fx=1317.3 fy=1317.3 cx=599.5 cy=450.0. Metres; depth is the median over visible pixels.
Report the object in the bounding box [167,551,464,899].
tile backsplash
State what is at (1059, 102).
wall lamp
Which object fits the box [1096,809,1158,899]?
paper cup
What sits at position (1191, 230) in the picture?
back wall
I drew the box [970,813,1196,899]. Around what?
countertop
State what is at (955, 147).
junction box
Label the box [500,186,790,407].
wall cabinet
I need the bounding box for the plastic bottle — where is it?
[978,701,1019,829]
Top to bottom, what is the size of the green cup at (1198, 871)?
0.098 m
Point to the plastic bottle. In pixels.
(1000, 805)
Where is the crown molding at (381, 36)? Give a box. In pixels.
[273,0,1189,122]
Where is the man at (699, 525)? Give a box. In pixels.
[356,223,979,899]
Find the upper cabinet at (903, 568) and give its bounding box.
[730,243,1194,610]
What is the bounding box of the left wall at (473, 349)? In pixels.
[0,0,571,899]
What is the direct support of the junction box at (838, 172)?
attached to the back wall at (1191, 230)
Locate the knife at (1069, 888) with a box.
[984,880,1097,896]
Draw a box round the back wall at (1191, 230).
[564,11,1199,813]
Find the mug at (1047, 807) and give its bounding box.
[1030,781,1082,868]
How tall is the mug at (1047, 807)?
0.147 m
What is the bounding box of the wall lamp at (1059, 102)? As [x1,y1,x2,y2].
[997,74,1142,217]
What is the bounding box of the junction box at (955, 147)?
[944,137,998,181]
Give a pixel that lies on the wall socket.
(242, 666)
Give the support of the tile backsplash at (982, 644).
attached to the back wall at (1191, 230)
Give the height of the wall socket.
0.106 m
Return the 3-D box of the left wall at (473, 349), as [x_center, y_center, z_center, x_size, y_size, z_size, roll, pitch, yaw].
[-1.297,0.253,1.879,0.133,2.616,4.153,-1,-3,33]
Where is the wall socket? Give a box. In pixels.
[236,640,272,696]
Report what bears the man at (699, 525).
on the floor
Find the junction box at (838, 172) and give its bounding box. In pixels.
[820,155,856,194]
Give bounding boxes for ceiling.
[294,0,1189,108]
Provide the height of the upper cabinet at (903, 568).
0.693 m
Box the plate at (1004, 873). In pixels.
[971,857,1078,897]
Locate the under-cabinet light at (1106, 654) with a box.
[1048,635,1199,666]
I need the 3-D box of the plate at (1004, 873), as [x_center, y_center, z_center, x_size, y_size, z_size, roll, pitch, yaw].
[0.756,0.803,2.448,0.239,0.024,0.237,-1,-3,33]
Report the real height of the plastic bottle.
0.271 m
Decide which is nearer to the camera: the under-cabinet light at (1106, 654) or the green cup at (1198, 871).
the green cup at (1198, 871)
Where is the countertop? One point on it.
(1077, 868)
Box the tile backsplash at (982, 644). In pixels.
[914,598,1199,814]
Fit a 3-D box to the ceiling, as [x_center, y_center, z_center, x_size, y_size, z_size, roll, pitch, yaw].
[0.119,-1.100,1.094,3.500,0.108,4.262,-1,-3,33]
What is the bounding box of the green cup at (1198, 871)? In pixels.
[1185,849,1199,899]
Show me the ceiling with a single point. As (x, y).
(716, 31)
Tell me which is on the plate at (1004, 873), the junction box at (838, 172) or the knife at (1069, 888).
▬▬▬▬▬▬
_TASK REQUIREMENTS_: Line by line, reproduce the material exactly.

_TASK ANSWER_:
fx=1317.3 fy=1317.3 cx=599.5 cy=450.0. Metres; depth is the median over visible pixels.
Report the object in the bounding box [167,551,464,899].
tile backsplash
State what is at (1059, 102).
wall lamp
Which object fits the box [1096,809,1158,899]?
paper cup
What sits at position (1191, 230) in the picture?
back wall
I drew the box [970,813,1196,899]. Around what?
countertop
State what is at (955, 147).
junction box
Label the box [500,186,790,407].
wall cabinet
I need the bounding box for the plastic bottle — where is it?
[978,701,1019,829]
Top to bottom, what is the size of the green cup at (1198, 871)?
0.098 m
Point to the plastic bottle. In pixels.
(1000, 805)
Where is the crown molding at (381, 36)? Give a box. In pixels.
[273,0,1189,122]
Where is the man at (699, 525)? Give a box. In pixels.
[356,223,979,899]
Find the upper cabinet at (903, 568) and give its bounding box.
[730,243,1194,610]
What is the bounding box of the left wall at (473, 349)? In pixels.
[0,0,571,899]
What is the direct support of the junction box at (838, 172)?
attached to the back wall at (1191, 230)
Locate the knife at (1069, 888) with a box.
[984,880,1097,896]
Draw a box round the back wall at (1191, 230).
[564,11,1199,813]
Find the mug at (1047, 807) and give its bounding box.
[1030,781,1082,868]
How tall is the mug at (1047, 807)?
0.147 m
What is the bounding box of the wall lamp at (1059, 102)? As [x1,y1,x2,y2].
[997,74,1142,217]
What is the bounding box of the junction box at (955, 147)?
[944,137,998,181]
Give a pixel that lies on the wall socket.
(242, 666)
Give the support of the tile backsplash at (982, 644).
attached to the back wall at (1191, 230)
Give the height of the wall socket.
0.106 m
Return the 3-D box of the left wall at (473, 349), as [x_center, y_center, z_center, x_size, y_size, z_size, roll, pitch, yaw].
[-1.297,0.253,1.879,0.133,2.616,4.153,-1,-3,33]
Where is the wall socket? Give a box. In pixels.
[236,640,272,696]
Report what bears the man at (699, 525).
on the floor
Find the junction box at (838, 172) and give its bounding box. In pixels.
[820,155,856,194]
Give bounding boxes for ceiling.
[294,0,1189,108]
Provide the height of the upper cabinet at (903, 568).
0.693 m
Box the plate at (1004, 873). In pixels.
[971,857,1078,897]
Locate the under-cabinet light at (1106, 654) with a box.
[1048,635,1199,666]
I need the 3-D box of the plate at (1004, 873), as [x_center, y_center, z_center, x_size, y_size, z_size, roll, pitch, yaw].
[0.756,0.803,2.448,0.239,0.024,0.237,-1,-3,33]
Report the real height of the plastic bottle.
0.271 m
Decide which is nearer to the camera: the under-cabinet light at (1106, 654) or the green cup at (1198, 871).
the green cup at (1198, 871)
Where is the countertop? One point on it.
(1077, 868)
Box the tile backsplash at (982, 644). In pixels.
[914,598,1199,814]
Fit a 3-D box to the ceiling, as [x_center, y_center, z_center, x_size, y_size, z_size, roll, pitch, yaw].
[0.119,-1.100,1.094,3.500,0.108,4.262,-1,-3,33]
What is the bounding box of the green cup at (1198, 871)? In pixels.
[1185,849,1199,899]
Show me the ceiling with a single point. As (x, y).
(716, 31)
Tell me which is on the plate at (1004, 873), the junction box at (838, 172) or the knife at (1069, 888).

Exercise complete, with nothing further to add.